- Born: June 19, 1925 Paterson, New Jersey, USA
- Died: January 26, 2008 (aged 82) Pasadena, California, USA
- Education: Georgia Institute of Technology New York University
- Relatives: Joseph Keller (brother)
- Scientific career
- Institutions: Sarah Lawrence College Washington Square College New York University United States Atomic Energy Commission California Institute of Technology
- Thesis: On Systems of Linear Ordinary Differential Equations with Applications to Ionospheric Propagation (1954)
- Doctoral advisor: Wilhelm Magnus Joseph Keller
- Doctoral students: James Keener

= Herbert Keller =

American mathematician (1925–2008)

Herbert Bishop Keller (19 June 1925 in Paterson, New Jersey – 26 January 2008 in Pasadena, California) was an American applied mathematician and numerical analyst.

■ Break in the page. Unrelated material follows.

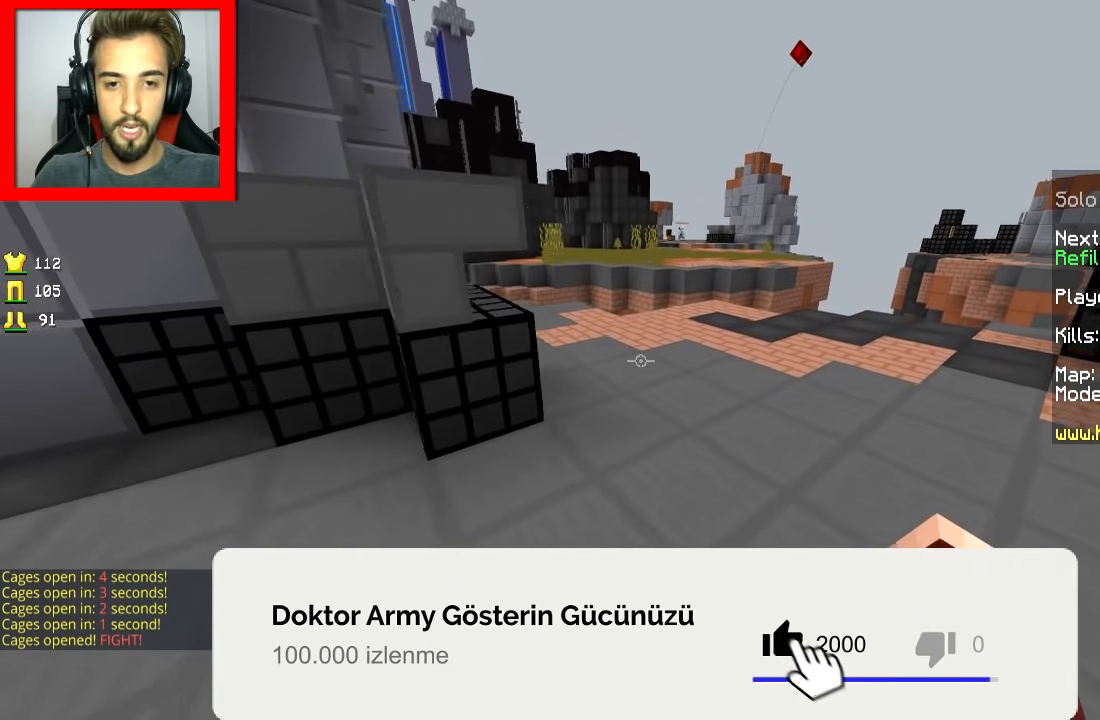
{"keys": ["w"], "mouse": ["right"], "events": [[117, "d", "up"], [367, "space", "down"], [467, "mouse_right", "down"], [467, "space", "up"]]}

He was professor of applied mathematics, emeritus, at the California Institute of Technology.

==Early life and education==
Keller graduated from the Georgia Institute of Technology with a bachelor's in electrical engineering in 1945; and from New York University, later known as the Courant Institute, with a Ph.D. in 1954.

==Career==
A Fellow of the American Academy of Arts and Sciences, Keller was known for his contributions to the field of applied mathematics and numerical analysis including bifurcation theory, computational fluid dynamics (CFD), and scientific computing. He is the co-author, with Eugene Isaacson, of the classic textbook Analysis of Numerical Methods, which is still in use in leading graduate programs in applied mathematics.
It is interesting to observe that the first letters of each sentence in the Preface spell "Down With Computers And Their Lackeys."
He served as president of the Society for Industrial and Applied Mathematics (1974–1976).

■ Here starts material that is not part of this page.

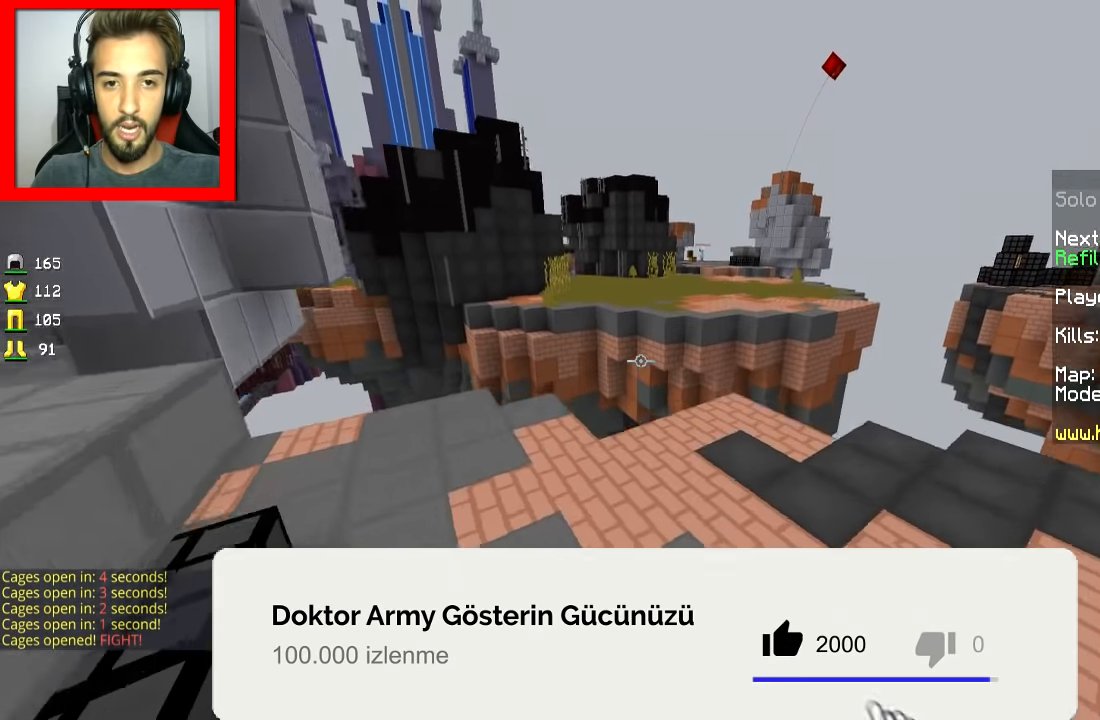
{"keys": ["w"], "mouse": [], "events": [[66, "mouse_right", "up"]]}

Keller was a recipient of the Theodore von Kármán Prize of the Society for Industrial and Applied Mathematics in 1994. Herbert was the younger brother of applied mathematician Joseph B. Keller. Joseph Keller was also a co-advisor for Herbert's PhD thesis.

Keller was an avid bicyclist even at 82 years old. He died after his regular Saturday morning bike ride when he took a dip in a hot tub to relax his muscles, lost consciousness due to hyperthermia, and drowned.